However, no one can avoid the woods. Characters either want to or must face their struggles. In one scene, Cinderella considers staying out of the woods and remaining with her stepmother as a servant: “There’s nothing to choose, so there’s nothing to lose,” she sings. However, she desires freedom from her oppressive family more. Rapunzel disobeys the witch to leave the safety of her tower and live with her prince. While characters could remain in the status quo, they yearn for the change of the woods—even though it holds danger, as well.
While I won’t give away the ending, the final movement suggests that while the characters must face the woods and fight the curse, they can still find comfort in working together and sharing their stories. This message, while partially true, still rings hollow: Banding up in brotherhood may overthrow one curse, but the woods will threaten the characters for the rest of their lives. They will always worry that one day, they might be forced to return. Even one of the last songs, “No one is Alone,” does not seem comforting. While “someone is on our side,” Cinderella sings that we should “decide what’s right.” This seems to ignore the fact that the characters have been “deciding what is right” in their own eyes for the entire movie—much to their detriment.
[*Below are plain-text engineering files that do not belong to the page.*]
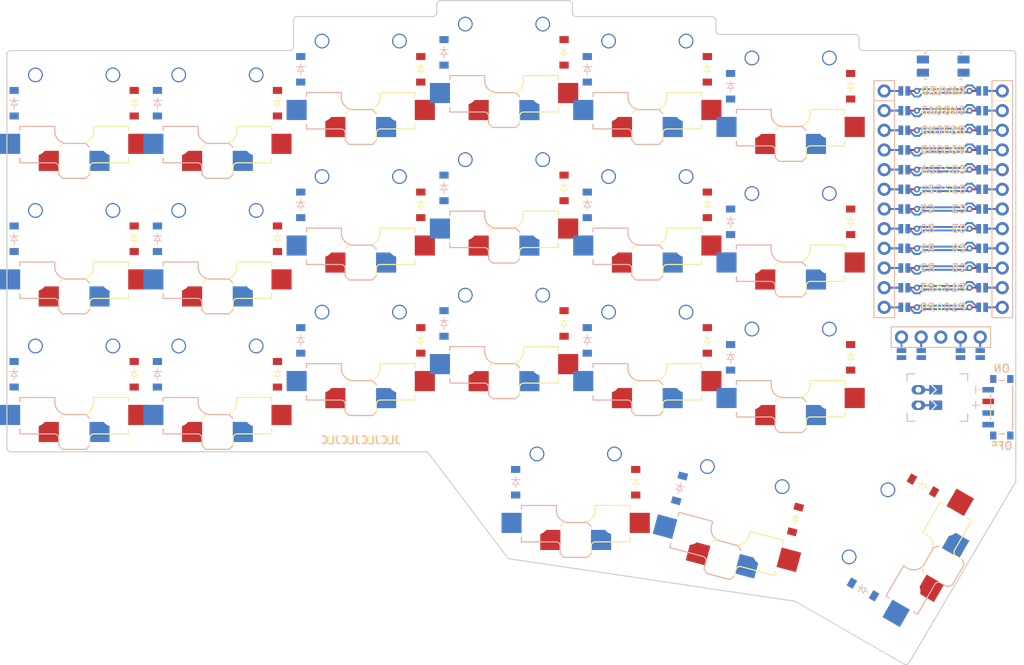
<source format=kicad_pcb>
(kicad_pcb
	(version 20240108)
	(generator "pcbnew")
	(generator_version "8.0")
	(general
		(thickness 1.6)
		(legacy_teardrops no)
	)
	(paper "A3")
	(title_block
		(title "corney_island_wireless")
		(date "2025-07-09")
		(rev "0.2")
		(company "ceoloide")
	)
	(layers
		(0 "F.Cu" signal)
		(31 "B.Cu" signal)
		(32 "B.Adhes" user "B.Adhesive")
		(33 "F.Adhes" user "F.Adhesive")
		(34 "B.Paste" user)
		(35 "F.Paste" user)
		(36 "B.SilkS" user "B.Silkscreen")
		(37 "F.SilkS" user "F.Silkscreen")
		(38 "B.Mask" user)
		(39 "F.Mask" user)
		(40 "Dwgs.User" user "User.Drawings")
		(41 "Cmts.User" user "User.Comments")
		(42 "Eco1.User" user "User.Eco1")
		(43 "Eco2.User" user "User.Eco2")
		(44 "Edge.Cuts" user)
		(45 "Margin" user)
		(46 "B.CrtYd" user "B.Courtyard")
		(47 "F.CrtYd" user "F.Courtyard")
		(48 "B.Fab" user)
		(49 "F.Fab" user)
	)
	(setup
		(pad_to_mask_clearance 0.05)
		(allow_soldermask_bridges_in_footprints no)
		(pcbplotparams
			(layerselection 0x00010fc_ffffffff)
			(plot_on_all_layers_selection 0x0000000_00000000)
			(disableapertmacros no)
			(usegerberextensions no)
			(usegerberattributes yes)
			(usegerberadvancedattributes yes)
			(creategerberjobfile yes)
			(dashed_line_dash_ratio 12.000000)
			(dashed_line_gap_ratio 3.000000)
			(svgprecision 4)
			(plotframeref no)
			(viasonmask no)
			(mode 1)
			(useauxorigin no)
			(hpglpennumber 1)
			(hpglpenspeed 20)
			(hpglpendiameter 15.000000)
			(pdf_front_fp_property_popups yes)
			(pdf_back_fp_property_popups yes)
			(dxfpolygonmode yes)
			(dxfimperialunits yes)
			(dxfusepcbnewfont yes)
			(psnegative no)
			(psa4output no)
			(plotreference yes)
			(plotvalue yes)
			(plotfptext yes)
			(plotinvisibletext no)
			(sketchpadsonfab no)
			(subtractmaskfromsilk no)
			(outputformat 1)
			(mirror no)
			(drillshape 1)
			(scaleselection 1)
			(outputdirectory "")
		)
	)
	(net 0 "")
	(net 1 "C0")
	(net 2 "outer_bottom_B")
	(net 3 "GND")
	(net 4 "outer_home_B")
	(net 5 "outer_top_B")
	(net 6 "C1")
	(net 7 "pinky_bottom_B")
	(net 8 "pinky_home_B")
	(net 9 "pinky_top_B")
	(net 10 "C2")
	(net 11 "ring_bottom_B")
	(net 12 "ring_home_B")
	(net 13 "ring_top_B")
	(net 14 "C3")
	(net 15 "middle_bottom_B")
	(net 16 "middle_home_B")
	(net 17 "middle_top_B")
	(net 18 "C4")
	(net 19 "index_bottom_B")
	(net 20 "index_home_B")
	(net 21 "index_top_B")
	(net 22 "C5")
	(net 23 "inner_bottom_B")
	(net 24 "inner_home_B")
	(net 25 "inner_top_B")
	(net 26 "near_home_B")
	(net 27 "mid_home_B")
	(net 28 "far_home_B")
	(net 29 "R2")
	(net 30 "R1")
	(net 31 "R0")
	(net 32 "R3")
	(net 33 "outer_bottom_F")
	(net 34 "outer_home_F")
	(net 35 "outer_top_F")
	(net 36 "pinky_bottom_F")
	(net 37 "pinky_home_F")
	(net 38 "pinky_top_F")
	(net 39 "ring_bottom_F")
	(net 40 "ring_home_F")
	(net 41 "ring_top_F")
	(net 42 "middle_bottom_F")
	(net 43 "middle_home_F")
	(net 44 "middle_top_F")
	(net 45 "index_bottom_F")
	(net 46 "index_home_F")
	(net 47 "index_top_F")
	(net 48 "inner_bottom_F")
	(net 49 "inner_home_F")
	(net 50 "inner_top_F")
	(net 51 "near_home_F")
	(net 52 "mid_home_F")
	(net 53 "far_home_F")
	(net 54 "RAW")
	(net 55 "RST")
	(net 56 "VCC")
	(net 57 "P16")
	(net 58 "P10")
	(net 59 "LED")
	(net 60 "DAT")
	(net 61 "SDA")
	(net 62 "SCL")
	(net 63 "CS")
	(net 64 "P9")
	(net 65 "MCU1_24")
	(net 66 "MCU1_1")
	(net 67 "MCU1_23")
	(net 68 "MCU1_2")
	(net 69 "MCU1_22")
	(net 70 "MCU1_3")
	(net 71 "MCU1_21")
	(net 72 "MCU1_4")
	(net 73 "MCU1_20")
	(net 74 "MCU1_5")
	(net 75 "MCU1_19")
	(net 76 "MCU1_6")
	(net 77 "MCU1_18")
	(net 78 "MCU1_7")
	(net 79 "MCU1_17")
	(net 80 "MCU1_8")
	(net 81 "MCU1_16")
	(net 82 "MCU1_9")
	(net 83 "MCU1_15")
	(net 84 "MCU1_10")
	(net 85 "MCU1_14")
	(net 86 "MCU1_11")
	(net 87 "MCU1_13")
	(net 88 "MCU1_12")
	(net 89 "DISP1_1")
	(net 90 "DISP1_2")
	(net 91 "DISP1_4")
	(net 92 "DISP1_5")
	(net 93 "BAT_P")
	(net 94 "JST1_1")
	(net 95 "JST1_2")
	(footprint "ceoloide:mounting_hole_npth" (layer "F.Cu") (at 204.927 100.4385))
	(footprint "ceoloide:diode_tht_sod123" (layer "F.Cu") (at 200.25 96.3125 -90))
	(footprint "ceoloide:diode_tht_sod123" (layer "F.Cu") (at 181.75 94.125 -90))
	(footprint "ceoloide:diode_tht_sod123" (layer "F.Cu") (at 172.5 112.4375 -90))
	(footprint "ceoloide:display_nice_view" (layer "F.Cu") (at 211.897 77))
	(footprint "ceoloide:switch_choc_v1_v2" (layer "F.Cu") (at 137 60.625 180))
	(footprint "ceoloide:diode_tht_sod123" (layer "F.Cu") (at 163.25 74.4375 -90))
	(footprint "ceoloide:switch_choc_v1_v2" (layer "F.Cu") (at 174 95.625 180))
	(footprint "ceoloide:switch_choc_v1_v2" (layer "F.Cu") (at 137 95.625 180))
	(footprint "ceoloide:diode_tht_sod123" (layer "F.Cu") (at 107.75 98.5 -90))
	(footprint "ceoloide:switch_choc_v1_v2" (layer "F.Cu") (at 192.5 62.8125 180))
	(footprint "ceoloide:switch_choc_v1_v2" (layer "F.Cu") (at 118.5 100 180))
	(footprint "ceoloide:diode_tht_sod123" (layer "F.Cu") (at 163.25 56.9375 -90))
	(footprint "ceoloide:power_switch_smd_side" (layer "F.Cu") (at 219.75 102.75))
	(footprint "ceoloide:diode_tht_sod123" (layer "F.Cu") (at 107.75 63.5 -90))
	(footprint "ceoloide:diode_tht_sod123" (layer "F.Cu") (at 200.25 61.3125 -90))
	(footprint "ceoloide:diode_tht_sod123" (layer "F.Cu") (at 209.589805 112.860551 -30))
	(footprint "ceoloide:switch_choc_v1_v2" (layer "F.Cu") (at 155.5 58.4375 180))
	(footprint "ceoloide:switch_choc_v1_v2" (layer "F.Cu") (at 185.25 116.6875 165))
	(footprint "ceoloide:mounting_hole_npth" (layer "F.Cu") (at 218.969 108.8825))
	(footprint "ceoloide:diode_tht_sod123" (layer "F.Cu") (at 181.75 76.625 -90))
	(footprint "ceoloide:diode_tht_sod123" (layer "F.Cu") (at 107.75 81 -90))
	(footprint "ceoloide:switch_choc_v1_v2" (layer "F.Cu") (at 137 78.125 180))
	(footprint "ceoloide:mcu_nice_nano" (layer "F.Cu") (at 212.204 74.62))
	(footprint "ceoloide:switch_choc_v1_v2" (layer "F.Cu") (at 192.5 80.3125 180))
	(footprint "ceoloide:switch_choc_v1_v2" (layer "F.Cu") (at 174 60.625 180))
	(footprint "ceoloide:diode_tht_sod123" (layer "F.Cu") (at 144.75 76.625 -90))
	(footprint "ceoloide:mounting_hole_npth" (layer "F.Cu") (at 151.157 107.365))
	(footprint "ceoloide:switch_choc_v1_v2" (layer "F.Cu") (at 192.5 97.8125 180))
	(footprint "ceoloide:diode_tht_sod123" (layer "F.Cu") (at 163.25 91.9375 -90))
	(footprint "ceoloide:diode_tht_sod123" (layer "F.Cu") (at 144.75 59.125 -90))
	(footprint "ceoloide:diode_tht_sod123" (layer "F.Cu") (at 144.75 94.125 -90))
	(footprint "ceoloide:switch_choc_v1_v2" (layer "F.Cu") (at 100 82.5 180))
	(footprint "ceoloide:switch_choc_v1_v2" (layer "F.Cu") (at 164.75 113.9375 180))
	(footprint "ceoloide:diode_tht_sod123" (layer "F.Cu") (at 200.25 78.8125 -90))
	(footprint "ceoloide:diode_tht_sod123" (layer "F.Cu") (at 126.25 81 -90))
	(footprint "ceoloide:switch_choc_v1_v2" (layer "F.Cu") (at 174 78.125 180))
	(footprint "ceoloide:switch_choc_v1_v2" (layer "F.Cu") (at 118.5 65 180))
	(footprint "ceoloide:diode_tht_sod123" (layer "F.Cu") (at 126.25 63.5 -90))
	(footprint "ceoloide:reset_switch_smd_side"
		(layer "F.Cu")
		(uuid "cc87ddad-a8f6-422a-8a61-69a2470ee5ff")
		(at 212.204 58.7125)
		(property "Reference" "RST1"
			(at 0 0 0)
			(layer "F.SilkS")
			(hide yes)
			(uuid "94100d23-7670-4da9-ad15-cff53342a441")
			(effects
				(font
					(size 1 1)
					(thickness 0.15)
				)
			)
		)
		(property "Value" ""
			(at 0 0 0)
			(layer "F.Fab")
			(uuid "143e2694-a4d7-4017-951a-536d2dbcc31f")
			(effects
				(font
					(size 1.27 1.27)
					(thickness 0.15)
				)
			)
		)
		(property "Footprint" ""
			(at 0 0 0)
			(layer "F.Fab")
			(hide yes)
			(uuid "ec5310ca-4248-4acb-90ba-e49b5092f5cc")
			(effects
				(f
... [257386 chars truncated]
</source>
In the end, Sondheim turns the classic genres of the fairytale and the musical on their heads. The result is sometimes profound. Not every ending ties up in a neat Disney bow. Still, the behemoth of Disney philosophy lurks in the background: Teamwork and self-determination is all that humanity needs. Perhaps the film echoes the Grimm brothers’ version of Cinderella, which the movie follows to every gruesome detail. The characters may receive their dreams, but every dream, and every human action, comes with a cost. While Into the Woods acknowledges the wonder and allegorical power of fairytales, it bears a darker side—a side worth consideration.